In addition, a three-to-four week closure of U.S. ports because of security concerns or labor dispute would bring the container industry to its knees, according to a report by an independent task force of the Council on Foreign Relations, she noted.

"As this system becomes gridlocked, so would much of global commerce and, I should add, so would worldwide marine insurance," according to Ms. Littlefield.

"The U.S. is trying to address this issue in a number of ways," she added. "AIMU has supported tough provisions of the Port and Cargo Security bill that, unfortunately, is still pending before Congress."

Overall, it's hard to recall a time more turbulent than the one the property-casualty industry faces today, according to Ms. Littlefield, who is being succeeded by AIMU's senior vice president, David French, who is president of New York-based American International Marine Agency. Mr. French will take the organization's helm for the next two years.

◆ INFORMATION GIVEN ◆
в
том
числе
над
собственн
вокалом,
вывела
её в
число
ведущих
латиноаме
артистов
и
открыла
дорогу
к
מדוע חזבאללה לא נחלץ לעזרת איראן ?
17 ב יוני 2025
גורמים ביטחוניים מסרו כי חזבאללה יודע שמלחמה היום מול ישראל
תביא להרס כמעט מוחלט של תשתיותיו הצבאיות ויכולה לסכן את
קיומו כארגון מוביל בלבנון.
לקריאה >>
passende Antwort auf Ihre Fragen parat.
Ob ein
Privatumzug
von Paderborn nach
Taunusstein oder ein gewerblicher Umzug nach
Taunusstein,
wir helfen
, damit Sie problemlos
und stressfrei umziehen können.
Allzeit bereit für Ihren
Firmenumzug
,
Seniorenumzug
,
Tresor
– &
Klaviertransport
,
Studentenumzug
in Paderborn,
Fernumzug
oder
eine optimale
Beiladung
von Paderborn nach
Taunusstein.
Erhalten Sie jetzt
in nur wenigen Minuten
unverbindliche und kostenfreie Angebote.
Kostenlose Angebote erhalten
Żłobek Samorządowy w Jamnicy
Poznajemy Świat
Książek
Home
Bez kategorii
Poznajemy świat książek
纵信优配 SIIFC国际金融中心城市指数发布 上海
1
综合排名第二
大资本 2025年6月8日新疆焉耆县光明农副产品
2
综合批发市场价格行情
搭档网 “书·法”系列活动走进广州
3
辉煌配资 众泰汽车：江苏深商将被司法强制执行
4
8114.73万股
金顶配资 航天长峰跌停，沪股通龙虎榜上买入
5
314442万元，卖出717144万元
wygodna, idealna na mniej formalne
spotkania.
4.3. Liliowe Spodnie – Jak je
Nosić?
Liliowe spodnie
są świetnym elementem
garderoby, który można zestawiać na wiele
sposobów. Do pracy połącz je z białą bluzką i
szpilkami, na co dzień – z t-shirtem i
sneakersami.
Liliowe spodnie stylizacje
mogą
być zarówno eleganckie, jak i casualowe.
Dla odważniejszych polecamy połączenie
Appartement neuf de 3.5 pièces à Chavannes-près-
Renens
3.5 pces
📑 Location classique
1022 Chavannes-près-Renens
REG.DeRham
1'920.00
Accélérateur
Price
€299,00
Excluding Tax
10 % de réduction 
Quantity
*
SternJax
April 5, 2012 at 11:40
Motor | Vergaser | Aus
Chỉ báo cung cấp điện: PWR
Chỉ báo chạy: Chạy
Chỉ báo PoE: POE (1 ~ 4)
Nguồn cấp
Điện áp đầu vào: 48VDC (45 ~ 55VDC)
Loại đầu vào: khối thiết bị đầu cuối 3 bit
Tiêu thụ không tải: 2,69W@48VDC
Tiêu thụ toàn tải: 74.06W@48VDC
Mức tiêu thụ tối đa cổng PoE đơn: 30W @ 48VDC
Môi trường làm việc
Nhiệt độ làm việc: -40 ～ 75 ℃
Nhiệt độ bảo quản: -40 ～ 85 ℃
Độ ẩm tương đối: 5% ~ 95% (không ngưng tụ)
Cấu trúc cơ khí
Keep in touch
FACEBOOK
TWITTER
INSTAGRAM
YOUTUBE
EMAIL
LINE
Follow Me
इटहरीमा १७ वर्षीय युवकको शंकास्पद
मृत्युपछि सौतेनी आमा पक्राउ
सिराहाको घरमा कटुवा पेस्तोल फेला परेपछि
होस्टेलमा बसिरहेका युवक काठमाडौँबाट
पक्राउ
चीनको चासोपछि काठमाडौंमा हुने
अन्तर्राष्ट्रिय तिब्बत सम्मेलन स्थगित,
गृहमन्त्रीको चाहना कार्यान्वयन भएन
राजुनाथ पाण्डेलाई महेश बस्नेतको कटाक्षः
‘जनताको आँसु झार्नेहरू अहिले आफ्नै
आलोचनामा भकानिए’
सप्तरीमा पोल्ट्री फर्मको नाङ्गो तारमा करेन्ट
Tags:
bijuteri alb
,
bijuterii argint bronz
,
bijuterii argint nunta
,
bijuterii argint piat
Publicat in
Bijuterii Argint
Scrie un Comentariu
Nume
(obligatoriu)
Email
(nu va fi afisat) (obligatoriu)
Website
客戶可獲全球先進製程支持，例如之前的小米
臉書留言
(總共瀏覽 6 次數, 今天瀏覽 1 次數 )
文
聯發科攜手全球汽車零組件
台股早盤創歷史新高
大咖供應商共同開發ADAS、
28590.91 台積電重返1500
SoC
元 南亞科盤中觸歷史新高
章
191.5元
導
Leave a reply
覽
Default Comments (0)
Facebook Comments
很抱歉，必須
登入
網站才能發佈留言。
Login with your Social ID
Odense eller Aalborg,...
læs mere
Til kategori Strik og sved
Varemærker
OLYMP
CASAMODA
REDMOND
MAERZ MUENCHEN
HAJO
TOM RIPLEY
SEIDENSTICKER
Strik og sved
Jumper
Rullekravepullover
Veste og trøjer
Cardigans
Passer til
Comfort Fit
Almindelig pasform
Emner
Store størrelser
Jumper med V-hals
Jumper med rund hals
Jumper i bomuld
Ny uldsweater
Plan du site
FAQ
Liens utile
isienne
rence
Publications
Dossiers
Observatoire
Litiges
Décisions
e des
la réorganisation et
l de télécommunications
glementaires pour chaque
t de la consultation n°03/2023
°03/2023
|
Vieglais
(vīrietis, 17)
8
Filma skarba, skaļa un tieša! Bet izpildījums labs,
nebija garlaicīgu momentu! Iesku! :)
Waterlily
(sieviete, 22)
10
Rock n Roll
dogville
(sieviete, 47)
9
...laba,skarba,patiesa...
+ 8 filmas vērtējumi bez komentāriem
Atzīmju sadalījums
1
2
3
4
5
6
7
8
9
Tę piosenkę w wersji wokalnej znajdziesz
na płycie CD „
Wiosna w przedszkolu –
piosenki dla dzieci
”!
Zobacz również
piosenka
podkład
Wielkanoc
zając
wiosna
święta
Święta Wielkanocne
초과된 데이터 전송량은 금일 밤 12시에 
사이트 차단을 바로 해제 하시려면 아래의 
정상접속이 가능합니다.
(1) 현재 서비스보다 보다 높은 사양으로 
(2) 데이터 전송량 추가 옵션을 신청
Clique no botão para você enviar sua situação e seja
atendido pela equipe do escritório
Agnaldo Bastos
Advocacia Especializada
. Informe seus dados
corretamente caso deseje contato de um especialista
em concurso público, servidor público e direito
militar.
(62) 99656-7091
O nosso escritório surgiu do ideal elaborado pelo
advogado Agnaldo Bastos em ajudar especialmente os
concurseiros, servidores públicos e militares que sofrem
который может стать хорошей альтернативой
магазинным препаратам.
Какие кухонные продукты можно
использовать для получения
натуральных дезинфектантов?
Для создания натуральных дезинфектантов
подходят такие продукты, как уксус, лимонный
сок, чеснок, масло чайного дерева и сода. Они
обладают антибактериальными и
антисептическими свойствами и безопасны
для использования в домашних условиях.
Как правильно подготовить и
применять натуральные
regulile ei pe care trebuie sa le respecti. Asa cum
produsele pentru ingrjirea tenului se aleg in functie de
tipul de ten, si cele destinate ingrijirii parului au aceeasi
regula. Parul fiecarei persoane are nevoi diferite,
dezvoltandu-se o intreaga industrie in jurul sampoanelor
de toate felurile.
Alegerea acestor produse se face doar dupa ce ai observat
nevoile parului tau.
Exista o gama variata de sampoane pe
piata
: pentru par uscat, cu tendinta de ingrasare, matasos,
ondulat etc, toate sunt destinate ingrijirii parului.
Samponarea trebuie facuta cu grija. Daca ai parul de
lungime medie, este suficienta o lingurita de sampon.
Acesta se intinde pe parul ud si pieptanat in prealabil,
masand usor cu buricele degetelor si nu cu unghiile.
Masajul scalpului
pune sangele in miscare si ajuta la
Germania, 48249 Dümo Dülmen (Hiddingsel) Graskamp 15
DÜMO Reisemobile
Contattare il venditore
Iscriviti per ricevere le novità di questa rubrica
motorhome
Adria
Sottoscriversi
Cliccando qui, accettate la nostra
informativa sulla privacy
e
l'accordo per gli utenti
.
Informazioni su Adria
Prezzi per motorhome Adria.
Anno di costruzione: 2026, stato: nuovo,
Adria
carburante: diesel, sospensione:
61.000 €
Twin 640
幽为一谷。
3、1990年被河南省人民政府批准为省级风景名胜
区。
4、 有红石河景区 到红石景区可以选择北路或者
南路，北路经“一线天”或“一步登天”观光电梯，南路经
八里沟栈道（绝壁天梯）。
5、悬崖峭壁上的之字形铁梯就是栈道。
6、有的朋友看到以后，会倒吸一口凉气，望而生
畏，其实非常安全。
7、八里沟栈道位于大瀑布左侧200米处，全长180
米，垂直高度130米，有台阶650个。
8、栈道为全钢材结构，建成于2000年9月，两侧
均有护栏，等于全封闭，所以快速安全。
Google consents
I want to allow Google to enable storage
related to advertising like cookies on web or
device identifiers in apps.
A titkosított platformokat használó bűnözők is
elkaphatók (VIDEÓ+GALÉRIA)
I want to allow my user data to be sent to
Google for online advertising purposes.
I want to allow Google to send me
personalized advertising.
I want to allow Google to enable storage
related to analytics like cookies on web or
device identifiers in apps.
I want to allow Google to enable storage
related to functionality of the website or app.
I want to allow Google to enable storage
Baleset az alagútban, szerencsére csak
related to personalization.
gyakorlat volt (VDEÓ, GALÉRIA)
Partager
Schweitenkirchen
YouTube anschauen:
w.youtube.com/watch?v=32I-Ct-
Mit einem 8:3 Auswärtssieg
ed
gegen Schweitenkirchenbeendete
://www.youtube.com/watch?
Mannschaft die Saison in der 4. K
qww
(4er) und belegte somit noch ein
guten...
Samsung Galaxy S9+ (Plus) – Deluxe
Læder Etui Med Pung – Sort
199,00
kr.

◆ DIRECTIONS FOR THIS TASK ◆
Write the next few sentences of the marine insurance passage, continuing after "Mr. French will take the organization's helm for the next two years."

◆ RESPONSE ◆
However, the early results from this year indicate that progress is being made in restoring industrywide profitability compared to 2001, when U.S. property-casualty insurers reported their worst-ever rate of return–negative 2.7 percent–along with a combined ratio of 116 and an 8.7 percent decline in industry surplus to below $300 billion, Ms. Littlefield noted.

"We have a long way to go in digging ourselves out of this hole created, to a certain extent, by a decade-long price war, in addition to declining investment returns, mounting losses from natural catastrophes and, of course, 9/11," she said.

For the first half of 2002, the p-c industry earned $4.6 billion in net income after taxes, according to industrywide figures compiled by the Jersey City, N.J.-based Insurance Services Office, and the National Association of Independent Insurers in Des Plaines, Ill.

The industry also had a statutory rate of return of 3.3 percent for the period. But unfortunately, that rate of return is only one-fourth of the sector's 12 percent cost of capital–the minimum rate of return the industry needs to retain and attract capital over the long run, Ms. Littlefield noted.

"Despite the significant improvement in underwriting performance evident in this year's first-half results, the gap between the industry's rate of return and its cost of capital remains unacceptably high," she said. "This gap will not be closed in the second half of this year, nor is it likely to be closed by the end of 2003, especially if financial markets continue to swoon."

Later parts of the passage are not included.